Olivia Singh (Yr10 student) from the Herts and Essex High School explored the levels of technological development in Japan and China whilst on work experience, to ascertain which is the emergent superpower competing with the USA.
In this article I will be comparing levels of development regarding technology, in Japan and China.
Japan is a fascinating country. From provision of vending machines containing clothes and shoes, to E-TAF automatic doors that open shifting accordingly to your body shape; the Japanese incorporate technology into their everyday lives. China’s top companies, one being Alibaba, have spent $10.7bn on stock buybacks and dividends; they are producing wealth, people, companies and cities at an increasingly pleasing rate.

| WHAT YOU WILL DO |
Answer these from the article on technology in Japan and China:
(a) Which school does Olivia Singh attend?
(b) What items does the article say some Japanese vending machines contain?
(c) How much have China's top companies spent on stock buybacks and dividends?

[Records excerpted from a collection]

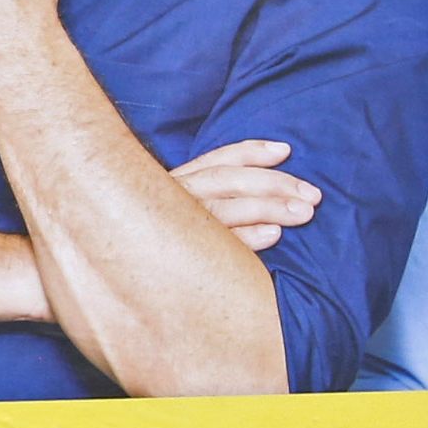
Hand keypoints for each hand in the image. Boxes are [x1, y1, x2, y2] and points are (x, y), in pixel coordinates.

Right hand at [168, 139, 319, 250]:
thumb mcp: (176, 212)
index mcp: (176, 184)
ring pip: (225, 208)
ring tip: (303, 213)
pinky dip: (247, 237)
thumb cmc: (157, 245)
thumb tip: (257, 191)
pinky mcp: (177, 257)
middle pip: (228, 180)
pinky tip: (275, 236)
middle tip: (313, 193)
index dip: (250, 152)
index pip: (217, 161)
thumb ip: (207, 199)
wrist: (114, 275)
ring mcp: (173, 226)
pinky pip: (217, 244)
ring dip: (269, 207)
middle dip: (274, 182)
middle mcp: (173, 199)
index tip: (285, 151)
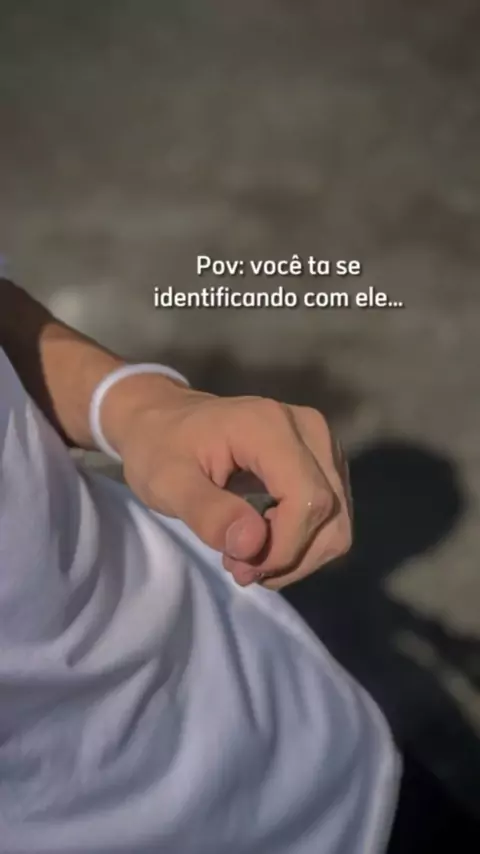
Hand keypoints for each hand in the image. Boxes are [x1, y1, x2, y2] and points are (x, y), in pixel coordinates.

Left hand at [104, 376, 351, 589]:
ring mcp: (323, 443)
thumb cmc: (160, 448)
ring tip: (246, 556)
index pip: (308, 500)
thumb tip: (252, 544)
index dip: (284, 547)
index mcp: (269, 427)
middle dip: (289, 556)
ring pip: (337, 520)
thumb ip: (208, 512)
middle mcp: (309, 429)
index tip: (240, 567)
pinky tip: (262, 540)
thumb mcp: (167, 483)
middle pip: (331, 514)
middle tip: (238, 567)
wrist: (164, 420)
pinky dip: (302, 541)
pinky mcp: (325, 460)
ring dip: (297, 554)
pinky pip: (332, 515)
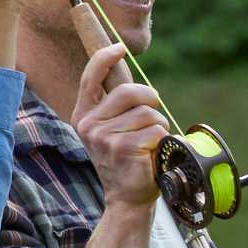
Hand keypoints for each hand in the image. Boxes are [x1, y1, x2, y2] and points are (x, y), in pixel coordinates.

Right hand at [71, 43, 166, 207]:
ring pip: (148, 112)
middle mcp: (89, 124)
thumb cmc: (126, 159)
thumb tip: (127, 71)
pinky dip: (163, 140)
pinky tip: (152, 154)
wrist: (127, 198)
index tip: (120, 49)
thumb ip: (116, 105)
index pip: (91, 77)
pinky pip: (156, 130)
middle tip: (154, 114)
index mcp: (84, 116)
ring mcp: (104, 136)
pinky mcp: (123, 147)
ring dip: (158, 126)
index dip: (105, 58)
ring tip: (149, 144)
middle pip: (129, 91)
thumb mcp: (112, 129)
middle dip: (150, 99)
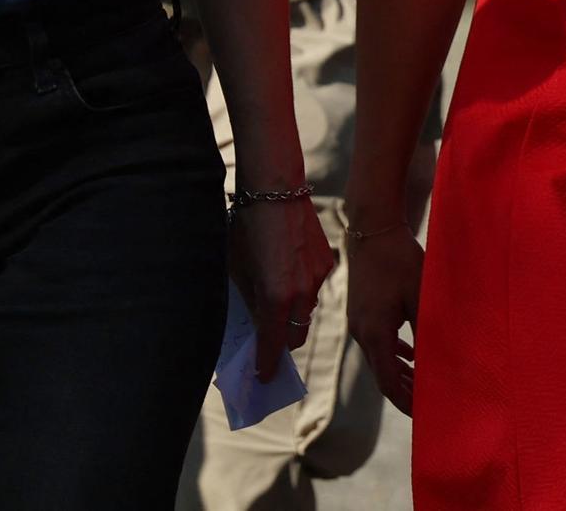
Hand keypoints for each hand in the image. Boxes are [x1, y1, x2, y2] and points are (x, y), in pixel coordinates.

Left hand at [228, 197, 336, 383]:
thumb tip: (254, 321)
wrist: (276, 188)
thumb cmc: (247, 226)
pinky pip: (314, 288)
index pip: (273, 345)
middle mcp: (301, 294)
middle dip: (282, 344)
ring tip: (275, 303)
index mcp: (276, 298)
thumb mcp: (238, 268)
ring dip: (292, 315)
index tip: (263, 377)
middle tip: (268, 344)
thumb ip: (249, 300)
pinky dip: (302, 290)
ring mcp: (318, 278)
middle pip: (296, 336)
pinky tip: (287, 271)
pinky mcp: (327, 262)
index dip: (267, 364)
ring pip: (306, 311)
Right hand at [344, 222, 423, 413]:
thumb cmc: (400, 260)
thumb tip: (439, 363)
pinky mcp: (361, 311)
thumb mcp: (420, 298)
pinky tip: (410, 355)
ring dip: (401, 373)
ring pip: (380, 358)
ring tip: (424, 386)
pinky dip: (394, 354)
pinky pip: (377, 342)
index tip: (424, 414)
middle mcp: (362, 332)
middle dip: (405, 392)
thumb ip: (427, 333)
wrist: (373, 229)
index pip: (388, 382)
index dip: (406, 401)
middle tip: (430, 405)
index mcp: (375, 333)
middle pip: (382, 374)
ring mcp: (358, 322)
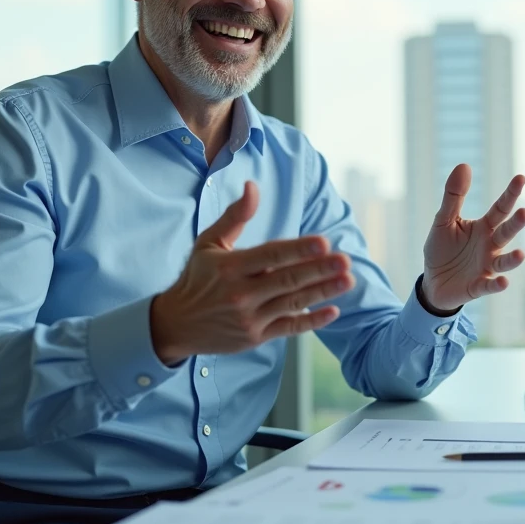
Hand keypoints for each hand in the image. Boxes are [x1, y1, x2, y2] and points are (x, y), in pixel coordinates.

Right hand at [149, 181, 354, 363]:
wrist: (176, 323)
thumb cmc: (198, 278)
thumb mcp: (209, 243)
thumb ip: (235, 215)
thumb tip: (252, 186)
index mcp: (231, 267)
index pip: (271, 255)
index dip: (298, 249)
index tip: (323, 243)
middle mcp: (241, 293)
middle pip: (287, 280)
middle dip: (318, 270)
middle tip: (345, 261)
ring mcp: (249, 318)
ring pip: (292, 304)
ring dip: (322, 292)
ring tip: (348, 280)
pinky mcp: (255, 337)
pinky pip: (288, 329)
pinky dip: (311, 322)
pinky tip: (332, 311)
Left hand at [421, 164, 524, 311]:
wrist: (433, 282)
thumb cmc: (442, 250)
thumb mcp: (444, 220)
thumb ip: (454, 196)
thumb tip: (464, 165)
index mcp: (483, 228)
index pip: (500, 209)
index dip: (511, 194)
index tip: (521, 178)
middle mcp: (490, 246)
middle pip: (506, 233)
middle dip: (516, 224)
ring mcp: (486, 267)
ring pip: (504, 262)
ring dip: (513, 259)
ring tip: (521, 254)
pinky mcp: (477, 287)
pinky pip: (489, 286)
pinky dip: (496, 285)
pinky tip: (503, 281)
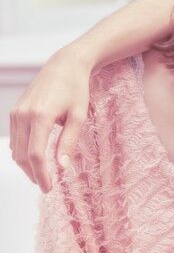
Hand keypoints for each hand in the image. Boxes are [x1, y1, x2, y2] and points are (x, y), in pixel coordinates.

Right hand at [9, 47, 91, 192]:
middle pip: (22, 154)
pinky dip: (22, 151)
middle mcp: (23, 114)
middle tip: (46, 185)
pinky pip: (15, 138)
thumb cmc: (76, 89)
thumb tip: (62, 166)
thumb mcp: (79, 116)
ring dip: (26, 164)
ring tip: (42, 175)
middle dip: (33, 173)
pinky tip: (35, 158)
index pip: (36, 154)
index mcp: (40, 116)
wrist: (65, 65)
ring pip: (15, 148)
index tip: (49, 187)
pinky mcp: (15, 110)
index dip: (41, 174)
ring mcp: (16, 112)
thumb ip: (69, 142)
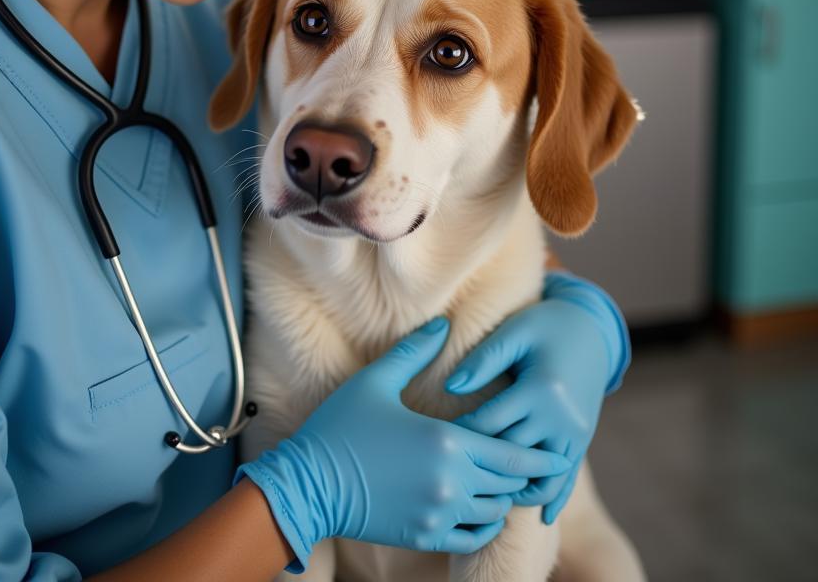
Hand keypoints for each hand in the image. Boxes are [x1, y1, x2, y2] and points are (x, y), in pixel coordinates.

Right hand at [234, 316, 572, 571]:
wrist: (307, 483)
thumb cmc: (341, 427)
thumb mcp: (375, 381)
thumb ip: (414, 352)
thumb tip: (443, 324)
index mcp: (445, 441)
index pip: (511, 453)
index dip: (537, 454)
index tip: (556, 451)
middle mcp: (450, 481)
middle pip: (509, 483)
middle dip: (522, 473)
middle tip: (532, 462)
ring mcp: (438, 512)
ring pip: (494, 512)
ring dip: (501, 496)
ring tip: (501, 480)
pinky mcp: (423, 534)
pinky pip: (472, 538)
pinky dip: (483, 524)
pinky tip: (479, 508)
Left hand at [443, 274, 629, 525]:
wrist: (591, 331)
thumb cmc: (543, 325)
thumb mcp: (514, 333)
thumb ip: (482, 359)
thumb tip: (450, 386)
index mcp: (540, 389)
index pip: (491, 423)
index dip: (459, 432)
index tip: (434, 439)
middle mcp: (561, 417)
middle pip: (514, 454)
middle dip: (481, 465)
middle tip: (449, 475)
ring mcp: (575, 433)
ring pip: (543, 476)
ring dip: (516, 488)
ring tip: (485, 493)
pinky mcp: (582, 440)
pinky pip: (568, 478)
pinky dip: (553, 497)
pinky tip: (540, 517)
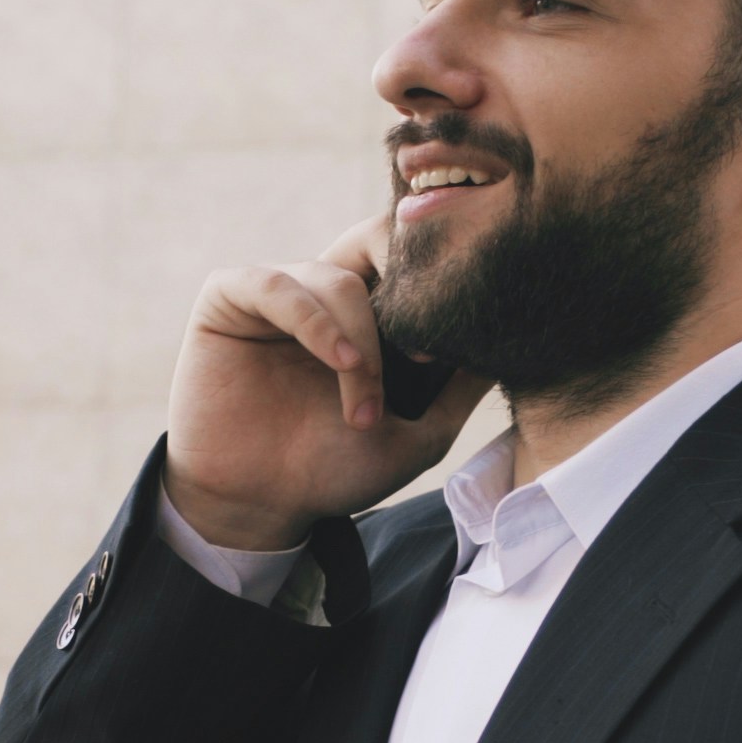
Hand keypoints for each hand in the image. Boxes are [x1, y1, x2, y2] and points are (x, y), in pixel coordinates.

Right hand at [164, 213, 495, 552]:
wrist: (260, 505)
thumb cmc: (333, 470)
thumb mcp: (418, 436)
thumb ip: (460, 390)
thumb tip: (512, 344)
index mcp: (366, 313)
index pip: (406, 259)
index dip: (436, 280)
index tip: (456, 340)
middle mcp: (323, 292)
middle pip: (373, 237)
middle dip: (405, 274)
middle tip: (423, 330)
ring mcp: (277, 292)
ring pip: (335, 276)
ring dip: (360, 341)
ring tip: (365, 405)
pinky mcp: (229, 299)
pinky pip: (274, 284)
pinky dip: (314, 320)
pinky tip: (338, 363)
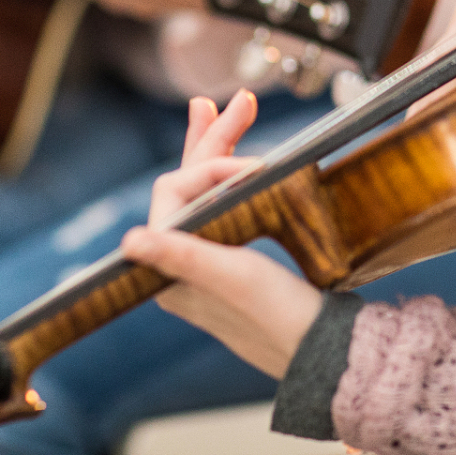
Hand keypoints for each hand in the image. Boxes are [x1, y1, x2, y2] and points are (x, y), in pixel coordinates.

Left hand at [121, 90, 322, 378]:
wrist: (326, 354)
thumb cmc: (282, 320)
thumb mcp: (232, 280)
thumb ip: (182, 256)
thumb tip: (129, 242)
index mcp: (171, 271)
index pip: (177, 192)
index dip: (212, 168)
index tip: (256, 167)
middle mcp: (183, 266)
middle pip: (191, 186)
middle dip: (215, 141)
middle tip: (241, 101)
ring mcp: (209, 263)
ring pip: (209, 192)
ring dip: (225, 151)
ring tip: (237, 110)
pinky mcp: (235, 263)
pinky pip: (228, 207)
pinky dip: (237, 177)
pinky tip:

| EXERCISE ANSWER |
(a) The Herts and Essex High School
(b) Clothes and shoes
(c) $10.7bn